Às vezes penso que, se pudesse, viveria cada uma destas vidas. Mas também sei que, no fundo, cada uma dessas vidas traz uma renúncia. Não posso ser todas, e essa ideia, que me desafia a fazer escolhas, também me lembra que há uma beleza especial em viver esta vida, a única onde posso ser eu mesma, completa nesta imperfeição, única nas minhas escolhas. Saber que não posso viver todas as vidas ensina-me a valorizar ainda mais a que tenho.

Ainda que não torne leve a tomada de decisões.

Talvez esta vontade de viver tudo numa só vida seja um exercício de imaginação, um desafio da alma, e talvez a resposta seja aceitar que tudo aquilo que desejamos já vive realmente em nós.

E ter presente que uma escolha não é apenas uma perda, mas uma clara afirmação daquilo que somos.

 
 

Um bocadinho mais do mundo.

A Matilde começou a caminhar ontem. Já o fazia agarrada às coisas, agarrada a nós, é muito cautelosa, arrisca mas sempre sentindo uma base segura. Ontem levantou-se sozinha, sem procurar apoio e começou a caminhar. Ainda não acredito que consegui apanhar em vídeo, foi tão rápido! Vi e revi o vídeo mais vezes do que será bonito admitir, os passinhos de teste, o olhar confiante que cruzava o meu, o sorriso e as gargalhadas de pura felicidade. A minha filha caminhou sozinha pela primeira vez, atravessou o quarto de uma ponta à outra. A minha filha caminhou sozinha e a cada passo tornou-se um bocadinho mais do mundo… um bocadinho menos minha.

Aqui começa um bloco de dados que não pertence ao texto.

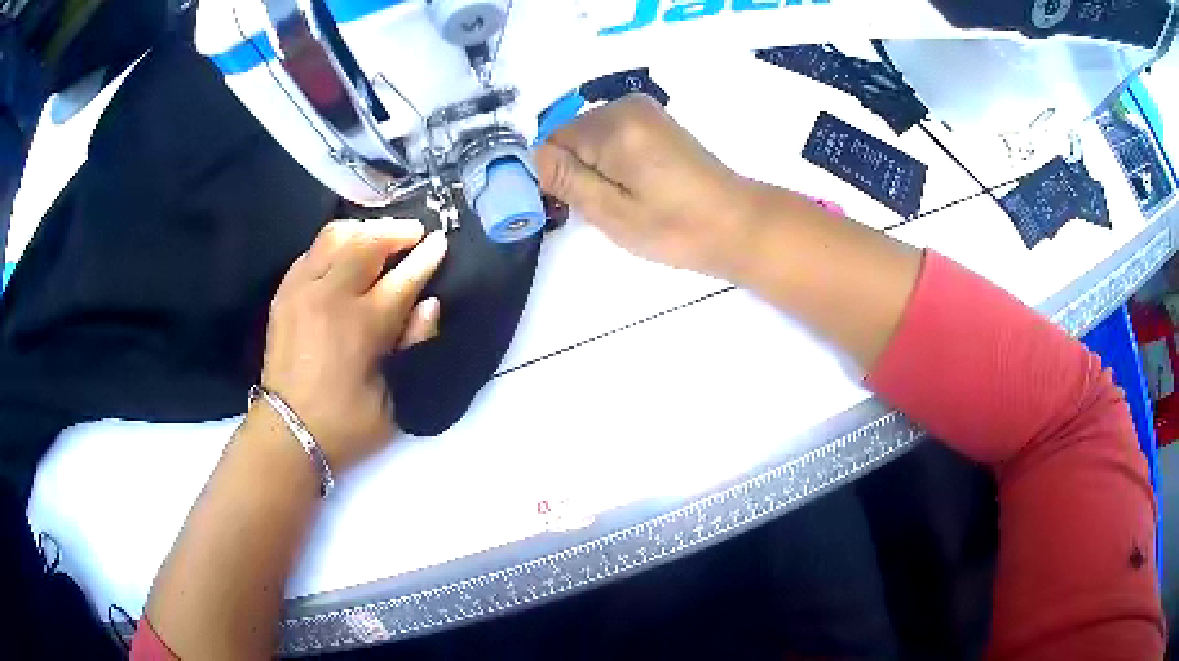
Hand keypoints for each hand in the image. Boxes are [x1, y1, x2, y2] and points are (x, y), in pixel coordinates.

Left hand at [258, 219, 447, 472]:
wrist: (287, 432)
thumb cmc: (346, 424)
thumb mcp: (394, 400)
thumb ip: (414, 347)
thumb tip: (430, 304)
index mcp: (363, 325)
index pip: (403, 277)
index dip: (426, 257)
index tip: (441, 242)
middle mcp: (331, 296)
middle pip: (367, 242)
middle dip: (397, 232)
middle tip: (415, 233)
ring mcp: (302, 290)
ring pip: (335, 236)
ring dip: (364, 230)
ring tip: (380, 237)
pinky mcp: (284, 293)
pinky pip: (311, 251)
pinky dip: (334, 245)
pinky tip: (345, 255)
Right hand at [535, 94, 759, 280]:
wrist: (737, 224)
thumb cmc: (675, 227)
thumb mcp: (611, 212)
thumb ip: (566, 180)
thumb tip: (530, 158)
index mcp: (613, 125)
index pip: (550, 142)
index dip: (552, 176)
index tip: (570, 206)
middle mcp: (625, 106)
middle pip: (570, 137)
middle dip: (574, 170)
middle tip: (602, 207)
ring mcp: (644, 111)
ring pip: (589, 138)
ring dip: (593, 168)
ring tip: (622, 199)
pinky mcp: (655, 122)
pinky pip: (611, 136)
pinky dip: (612, 160)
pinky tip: (634, 185)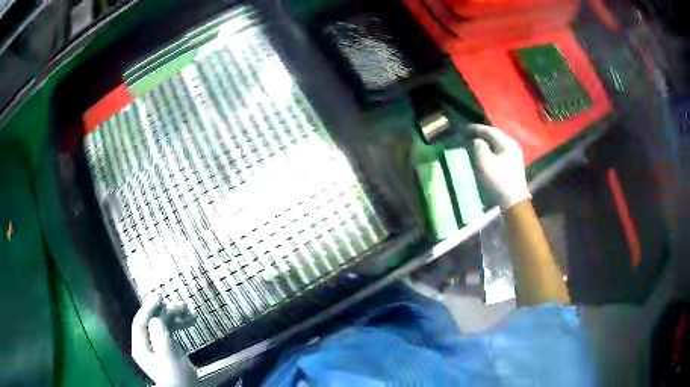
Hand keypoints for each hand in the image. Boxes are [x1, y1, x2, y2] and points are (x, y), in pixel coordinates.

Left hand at [132, 296, 198, 386]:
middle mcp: (147, 343)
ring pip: (163, 323)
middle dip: (166, 312)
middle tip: (181, 305)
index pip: (140, 321)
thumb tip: (157, 318)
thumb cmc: (176, 377)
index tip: (160, 297)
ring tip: (189, 310)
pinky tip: (191, 320)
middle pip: (153, 321)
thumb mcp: (167, 357)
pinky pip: (172, 330)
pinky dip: (180, 324)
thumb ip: (159, 336)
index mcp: (141, 346)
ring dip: (175, 316)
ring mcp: (157, 344)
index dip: (149, 308)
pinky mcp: (168, 347)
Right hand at [470, 124, 530, 209]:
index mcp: (507, 142)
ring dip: (483, 143)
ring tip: (470, 144)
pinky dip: (487, 150)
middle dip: (478, 135)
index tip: (461, 129)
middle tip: (464, 135)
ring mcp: (513, 155)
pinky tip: (481, 154)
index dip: (474, 128)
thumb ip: (479, 146)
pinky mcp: (512, 165)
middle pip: (493, 136)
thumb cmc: (498, 181)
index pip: (488, 130)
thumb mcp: (484, 161)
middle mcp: (512, 145)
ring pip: (495, 144)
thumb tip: (477, 141)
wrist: (512, 202)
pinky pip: (497, 152)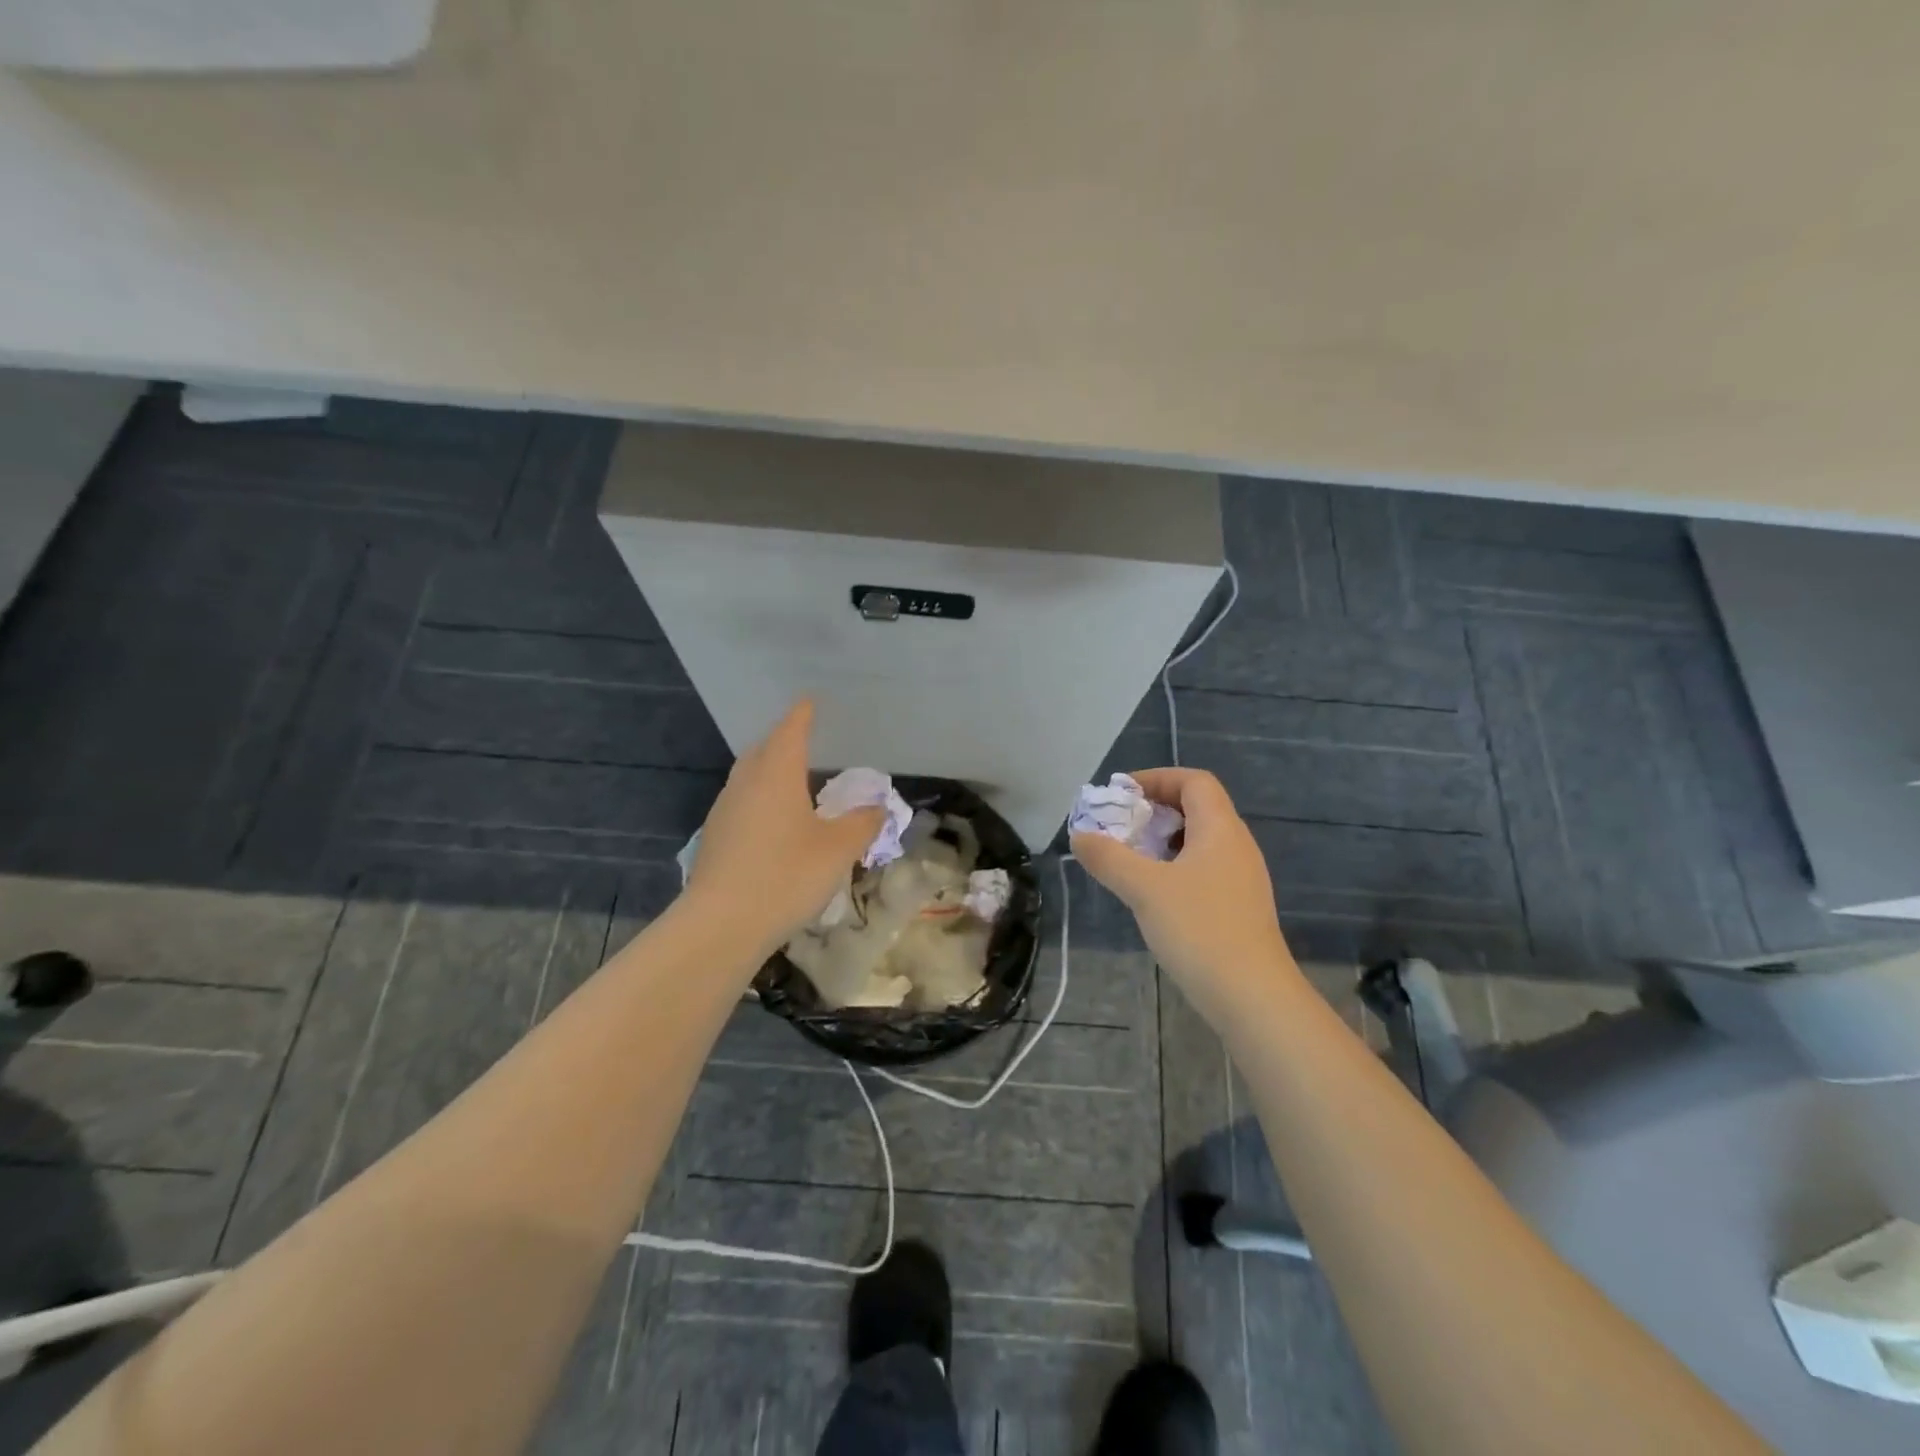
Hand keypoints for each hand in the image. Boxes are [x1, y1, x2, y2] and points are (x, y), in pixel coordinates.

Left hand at [682, 700, 884, 959]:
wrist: (721, 924)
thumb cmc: (786, 875)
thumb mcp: (838, 849)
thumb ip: (863, 823)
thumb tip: (877, 807)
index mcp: (777, 774)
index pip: (790, 730)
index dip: (802, 714)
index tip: (810, 700)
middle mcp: (746, 783)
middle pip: (764, 749)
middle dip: (783, 740)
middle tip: (805, 740)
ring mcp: (725, 810)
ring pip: (748, 776)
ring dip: (769, 769)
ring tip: (792, 779)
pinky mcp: (715, 837)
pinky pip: (741, 802)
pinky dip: (760, 797)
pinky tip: (773, 821)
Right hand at [1071, 768, 1299, 1024]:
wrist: (1252, 997)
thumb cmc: (1199, 930)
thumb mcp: (1144, 889)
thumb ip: (1108, 858)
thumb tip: (1079, 835)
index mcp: (1220, 829)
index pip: (1194, 781)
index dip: (1156, 778)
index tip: (1121, 794)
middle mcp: (1236, 846)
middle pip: (1196, 808)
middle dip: (1153, 810)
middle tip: (1118, 827)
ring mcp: (1241, 878)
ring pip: (1198, 841)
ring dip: (1161, 841)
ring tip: (1128, 859)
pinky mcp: (1238, 907)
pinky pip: (1202, 869)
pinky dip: (1173, 867)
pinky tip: (1151, 894)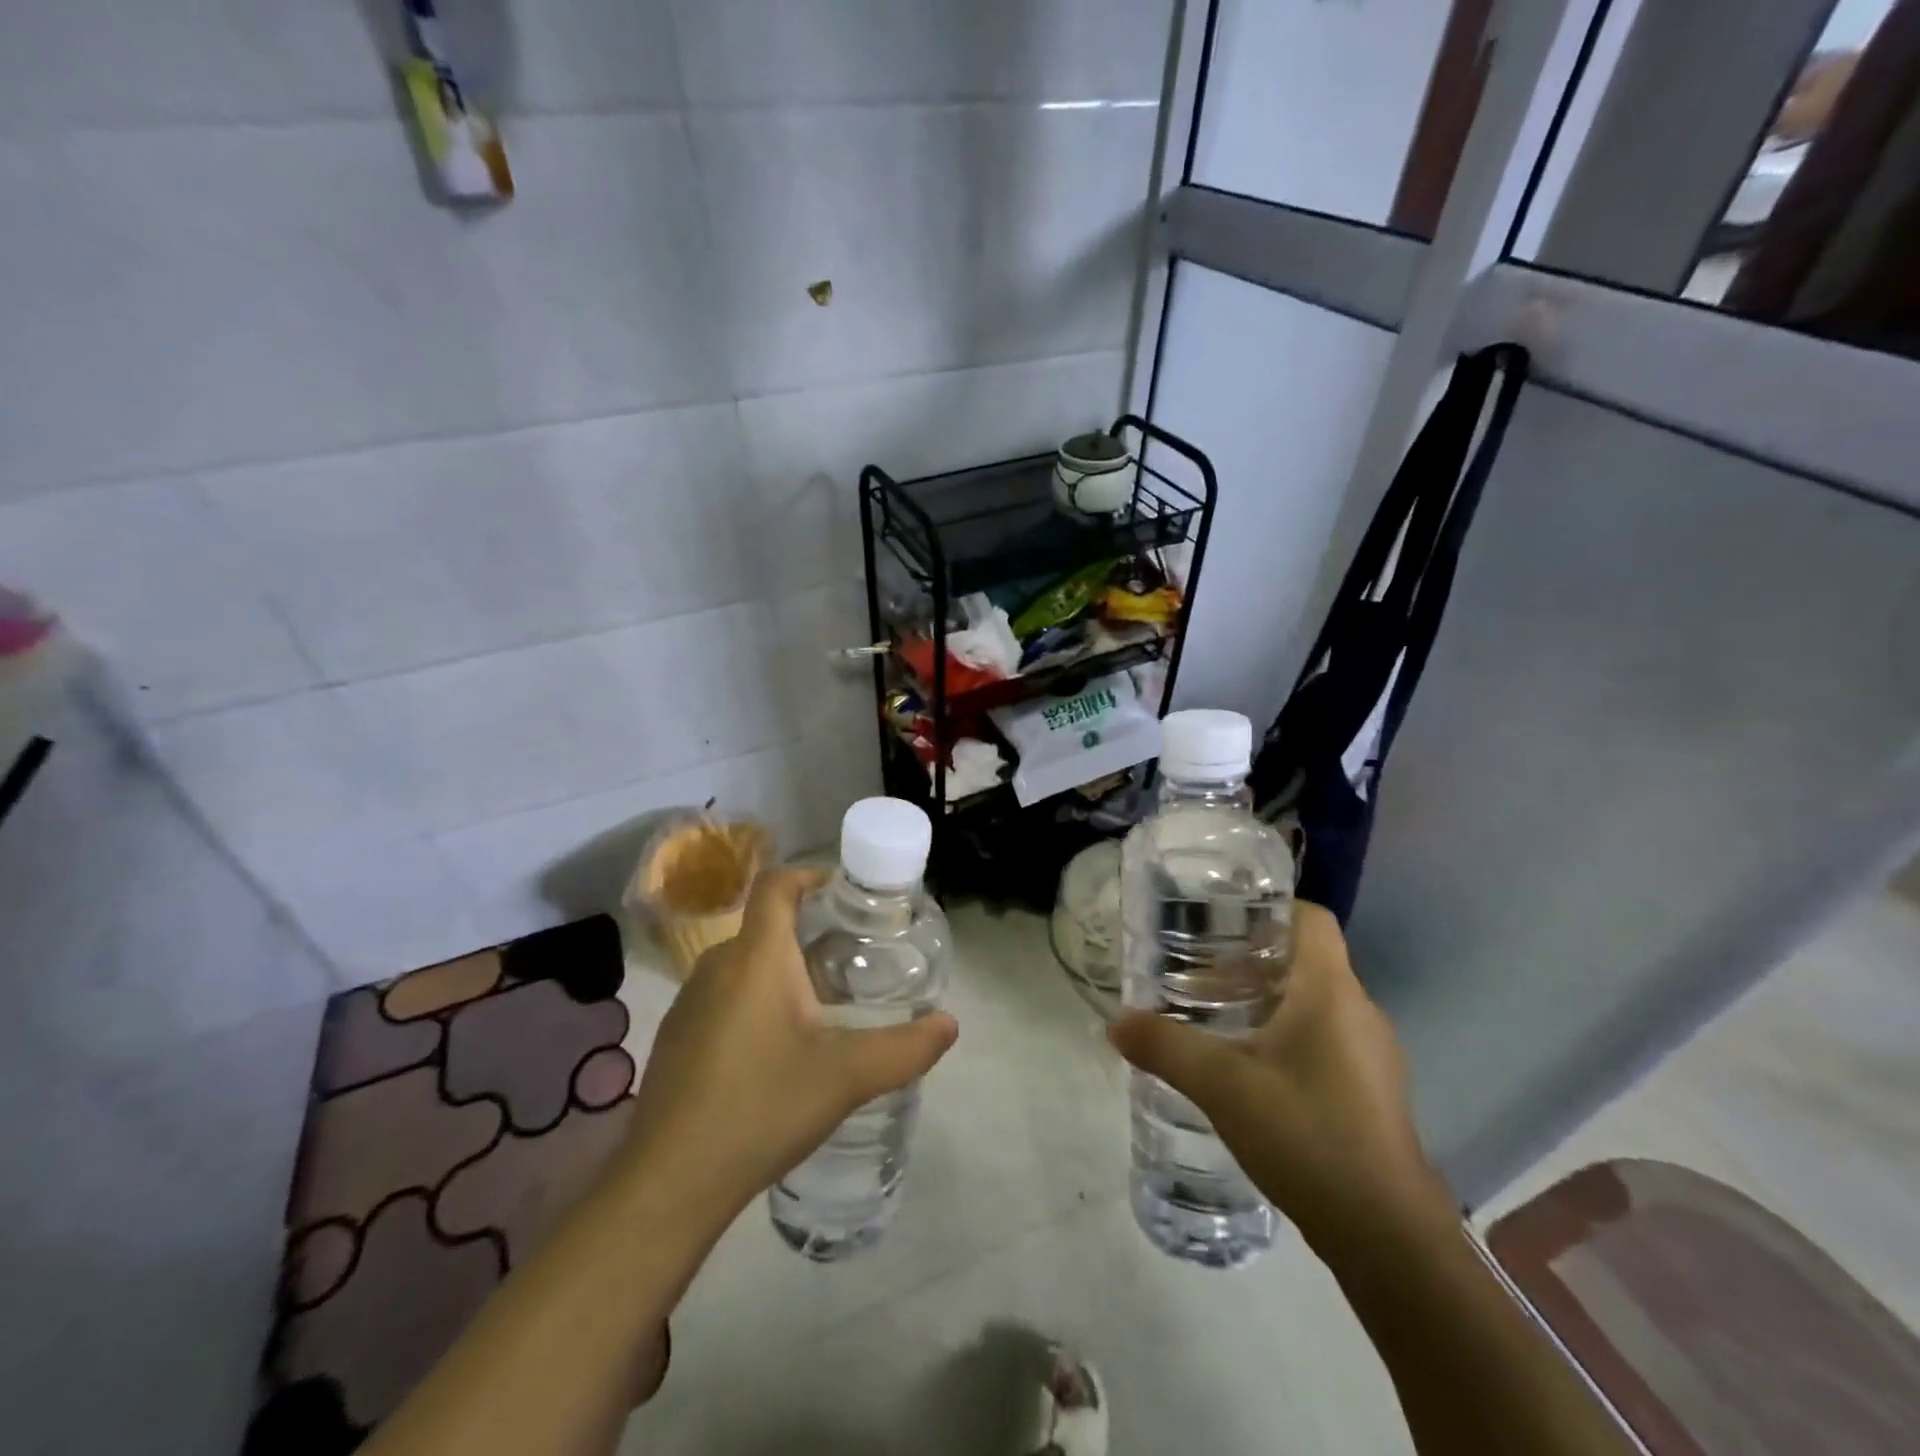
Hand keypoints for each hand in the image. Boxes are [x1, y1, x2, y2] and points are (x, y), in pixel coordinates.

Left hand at [621, 866, 958, 1229]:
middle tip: (852, 960)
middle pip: (766, 926)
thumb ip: (905, 1048)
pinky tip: (777, 1051)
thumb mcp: (846, 1078)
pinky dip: (756, 1001)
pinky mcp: (676, 1037)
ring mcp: (689, 1002)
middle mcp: (717, 965)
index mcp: (757, 957)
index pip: (776, 884)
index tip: (845, 893)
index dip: (810, 874)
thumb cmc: (761, 1107)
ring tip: (823, 1006)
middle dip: (810, 933)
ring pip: (745, 964)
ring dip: (783, 971)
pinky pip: (724, 996)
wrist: (668, 1183)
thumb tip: (950, 1024)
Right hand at [1109, 902, 1453, 1257]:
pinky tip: (1248, 1073)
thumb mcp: (1222, 1087)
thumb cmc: (1308, 1136)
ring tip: (1214, 1023)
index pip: (1311, 919)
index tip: (1220, 923)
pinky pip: (1324, 1041)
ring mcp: (1372, 1056)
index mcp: (1331, 993)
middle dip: (1249, 963)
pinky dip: (1285, 1038)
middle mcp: (1359, 1013)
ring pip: (1313, 1004)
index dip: (1268, 910)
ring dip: (1265, 1003)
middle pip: (1304, 961)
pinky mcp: (1371, 1092)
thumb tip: (1116, 1022)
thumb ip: (1165, 1048)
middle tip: (1197, 977)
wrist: (1388, 1239)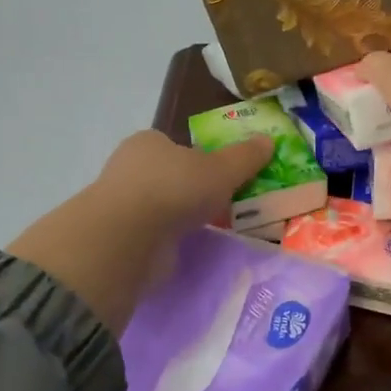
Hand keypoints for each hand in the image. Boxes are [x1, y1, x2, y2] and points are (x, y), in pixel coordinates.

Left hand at [8, 130, 272, 334]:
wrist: (130, 238)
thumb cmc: (175, 189)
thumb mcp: (221, 170)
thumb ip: (244, 158)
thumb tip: (268, 141)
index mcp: (148, 142)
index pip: (175, 146)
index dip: (199, 159)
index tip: (221, 177)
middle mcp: (130, 169)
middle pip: (168, 177)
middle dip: (191, 191)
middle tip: (222, 205)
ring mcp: (123, 206)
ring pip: (160, 208)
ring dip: (180, 219)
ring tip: (212, 230)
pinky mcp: (122, 240)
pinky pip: (153, 237)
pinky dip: (169, 242)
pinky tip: (188, 249)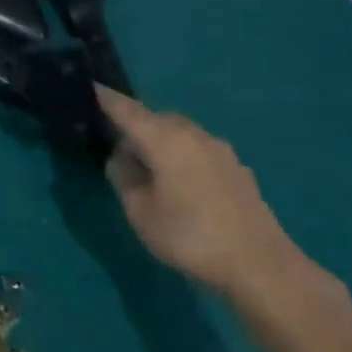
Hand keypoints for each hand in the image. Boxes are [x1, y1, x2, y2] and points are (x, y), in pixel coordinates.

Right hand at [94, 86, 305, 299]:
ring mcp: (219, 150)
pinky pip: (197, 150)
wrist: (261, 266)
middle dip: (134, 125)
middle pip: (155, 118)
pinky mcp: (236, 169)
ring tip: (147, 169)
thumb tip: (122, 157)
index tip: (90, 86)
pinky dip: (180, 155)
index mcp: (165, 140)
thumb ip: (123, 177)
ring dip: (159, 141)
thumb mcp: (139, 211)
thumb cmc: (189, 236)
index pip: (127, 110)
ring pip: (179, 133)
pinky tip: (179, 183)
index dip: (106, 98)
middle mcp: (193, 135)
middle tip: (116, 148)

Um bocadinho mais do mundo. Um bocadinho menos minha.

Estou tão feliz e tão assustada em partes iguais. O futuro sempre me causou ansiedade, mesmo sendo uma pessoa relativamente positiva, que acredita que tudo sempre correrá bem… mesmo quando não. Este blogue não é sobre política, mas ainda que não fale sobre isso, cada acto nosso tem de ser político, não existe outra forma, quando a nossa casa comum arde. À luz do que se vive estes dias nos EUA, não deixo de pensar que a minha filha caminha hoje para um mundo cujo futuro é assustador.

E eu não tenho outra hipótese se não arregaçar mangas e construir para ela um mundo melhor, e esse mundo começa para ela neste pedacinho de terra que pisa sorrindo.

 

Este leopardo, a que chamei “Tigre” a minha vida toda, foi-me oferecido pelo meu pai quando fiz 1 ano. Hoje é abraçado pela Matilde.